WHAT IS NEEDED ▸
From the listing below, reproduce exactly the lines starting with the one with "Figure 5. Processing" and going on through the one with "Table 1. Baseline", both ends kept. No picture is copied.

RECORD SET ▸
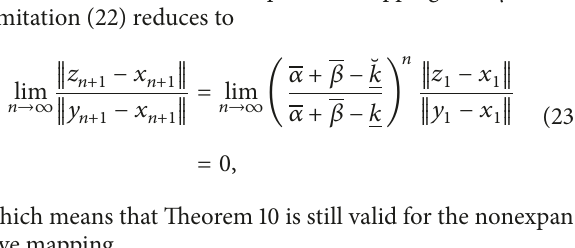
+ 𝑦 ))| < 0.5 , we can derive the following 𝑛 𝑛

==

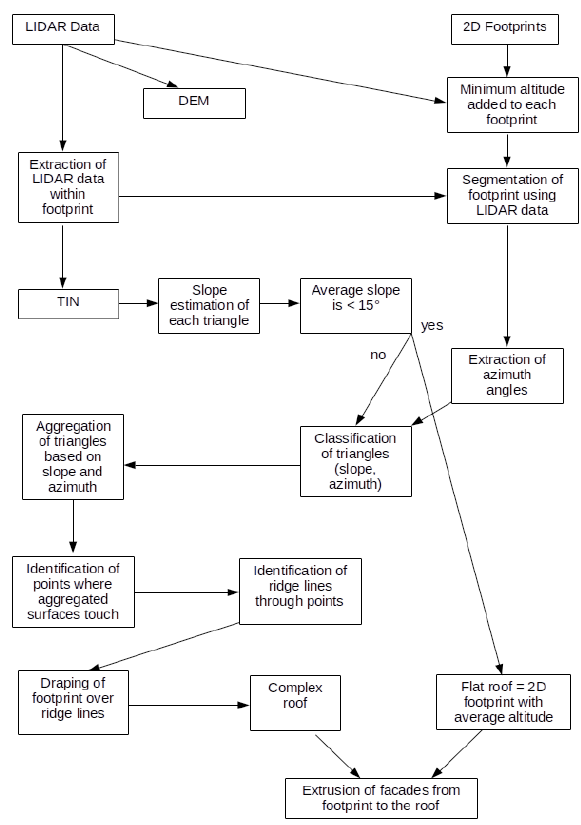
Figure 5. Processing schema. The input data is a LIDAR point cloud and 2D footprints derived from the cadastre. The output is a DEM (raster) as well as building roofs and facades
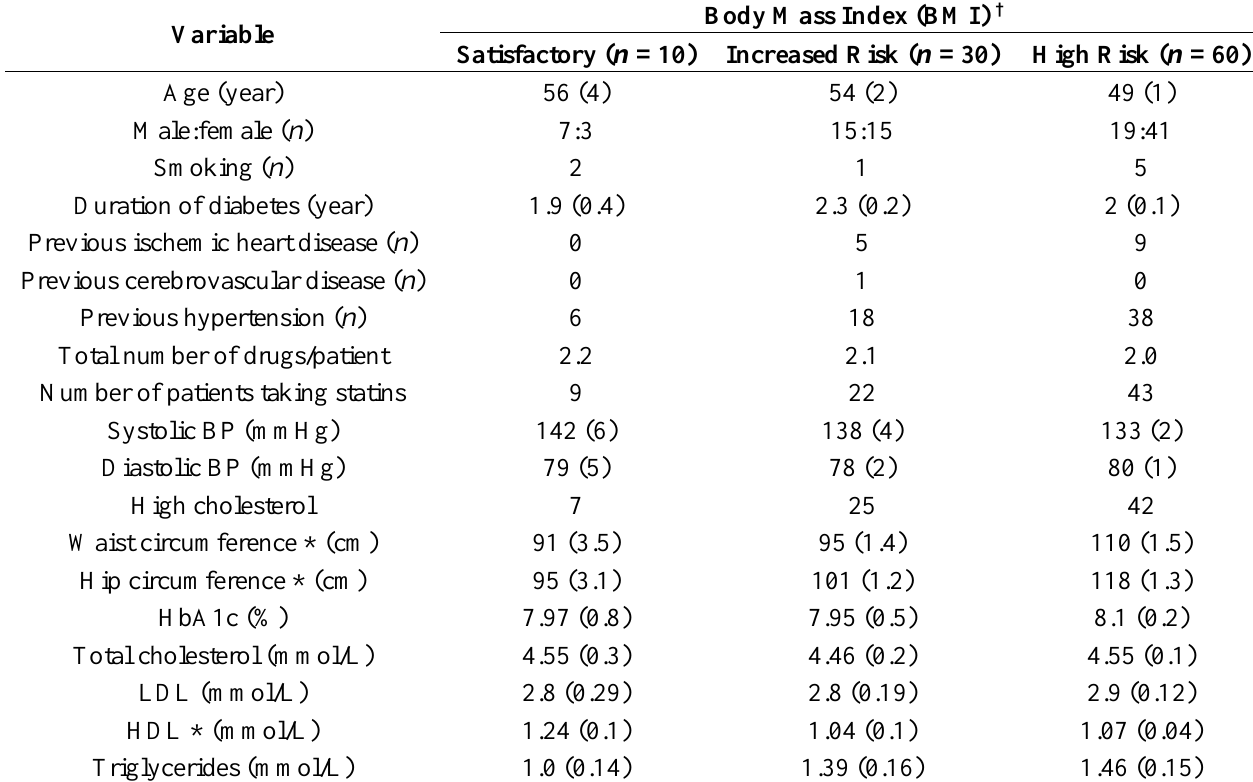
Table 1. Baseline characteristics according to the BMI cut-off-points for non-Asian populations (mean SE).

---

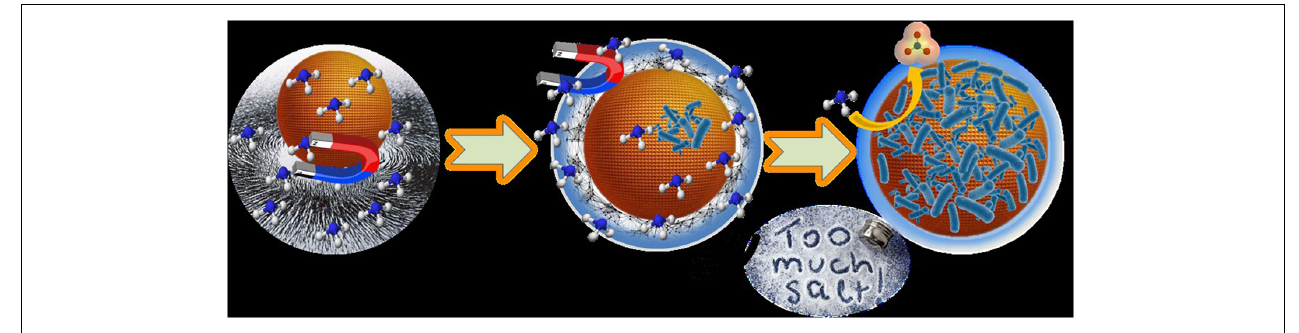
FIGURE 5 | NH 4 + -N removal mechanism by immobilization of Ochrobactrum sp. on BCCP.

EXERCISE RESPONSE ▸
Figure 5. Processing schema. The input data is a LIDAR point cloud and 2D footprints derived from the cadastre. The output is a DEM (raster) as well as building roofs and facades
Table 1. Baseline characteristics according to the BMI cut-off-points for non-Asian populations (mean SE).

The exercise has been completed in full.